> **目标**:
将下列全部条目逐字照抄，不改动任何字符。
⁂
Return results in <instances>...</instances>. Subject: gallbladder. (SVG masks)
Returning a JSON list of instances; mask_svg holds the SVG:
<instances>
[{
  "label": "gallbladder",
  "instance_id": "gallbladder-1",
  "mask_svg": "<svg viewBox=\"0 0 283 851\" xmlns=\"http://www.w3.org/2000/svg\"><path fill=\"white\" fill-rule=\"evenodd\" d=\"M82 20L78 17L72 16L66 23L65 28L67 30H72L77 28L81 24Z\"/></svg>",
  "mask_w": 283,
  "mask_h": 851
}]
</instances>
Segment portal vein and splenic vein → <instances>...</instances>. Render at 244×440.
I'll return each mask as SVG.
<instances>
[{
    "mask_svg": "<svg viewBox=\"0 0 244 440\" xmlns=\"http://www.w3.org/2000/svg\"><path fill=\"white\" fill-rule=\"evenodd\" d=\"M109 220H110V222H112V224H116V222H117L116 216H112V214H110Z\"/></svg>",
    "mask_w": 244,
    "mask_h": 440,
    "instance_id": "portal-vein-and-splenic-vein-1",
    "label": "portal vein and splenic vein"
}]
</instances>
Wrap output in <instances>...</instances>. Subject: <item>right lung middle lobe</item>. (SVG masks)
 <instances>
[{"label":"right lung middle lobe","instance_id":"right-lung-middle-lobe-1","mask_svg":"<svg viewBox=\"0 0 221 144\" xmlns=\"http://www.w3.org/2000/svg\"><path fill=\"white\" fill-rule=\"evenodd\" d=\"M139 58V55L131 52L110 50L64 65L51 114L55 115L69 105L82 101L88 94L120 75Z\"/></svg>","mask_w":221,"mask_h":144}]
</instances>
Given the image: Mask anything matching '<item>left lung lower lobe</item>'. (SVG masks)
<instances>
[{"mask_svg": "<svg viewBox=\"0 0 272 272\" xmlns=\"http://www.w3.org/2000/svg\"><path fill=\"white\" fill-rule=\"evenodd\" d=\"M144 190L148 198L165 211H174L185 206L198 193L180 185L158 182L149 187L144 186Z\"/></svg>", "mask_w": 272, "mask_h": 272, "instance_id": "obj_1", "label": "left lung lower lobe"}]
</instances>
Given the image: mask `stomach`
⁂
> **参考答案**:
Return results in <instances>...</instances>. Subject: gallbladder. (SVG masks)
Returning a JSON list of instances; mask_svg holds the SVG:
<instances>
[{
  "label": "gallbladder",
  "instance_id": "gallbladder-1",
  "mask_svg": "<svg viewBox=\"0 0 283 851\" xmlns=\"http://www.w3.org/2000/svg\"><path fill=\"white\" fill-rule=\"evenodd\" d=\"M82 20L78 17L72 16L66 23L65 28L67 30H72L77 28L81 24Z\"/></svg>",
  "mask_w": 283,
  "mask_h": 851
}]
</instances>
Segment portal vein and splenic vein → <instances>...</instances>. Render at 244×440.
I'll return each mask as SVG.
<instances>
[{
    "mask_svg": "<svg viewBox=\"0 0 244 440\" xmlns=\"http://www.w3.org/2000/svg\"><path fill=\"white\" fill-rule=\"evenodd\" d=\"M109 220H110V222H112V224H116V222H117L116 216H112V214H110Z\"/></svg>",
    "mask_w": 244,
    "mask_h": 440,
    "instance_id": "portal-vein-and-splenic-vein-1",
    "label": "portal vein and splenic vein"
}]
</instances>
Wrap output in <instances>...</instances>. Subject: <item>right lung middle lobe</item>. (SVG masks)
 <instances>
[{"label":"right lung middle lobe","instance_id":"right-lung-middle-lobe-1","mask_svg":"<svg viewBox=\"0 0 221 144\" xmlns=\"http://www.w3.org/2000/svg\"><path fill=\"white\" fill-rule=\"evenodd\" d=\"M139 58V55L131 52L110 50L64 65L51 114L55 115L69 105L82 101L88 94L120 75Z\"/></svg>","mask_w":221,"mask_h":144}]
</instances>
Given the image: Mask anything matching '<item>left lung lower lobe</item>'. (SVG masks)
<instances>
[{"mask_svg": "<svg viewBox=\"0 0 272 272\" xmlns=\"http://www.w3.org/2000/svg\"><path fill=\"white\" fill-rule=\"evenodd\" d=\"M144 190L148 198L165 211H174L185 206L198 193L180 185L158 182L149 187L144 186Z\"/></svg>", "mask_w": 272, "mask_h": 272, "instance_id": "obj_1", "label": "left lung lower lobe"}]
</instances>
Given the image: mask `stomach`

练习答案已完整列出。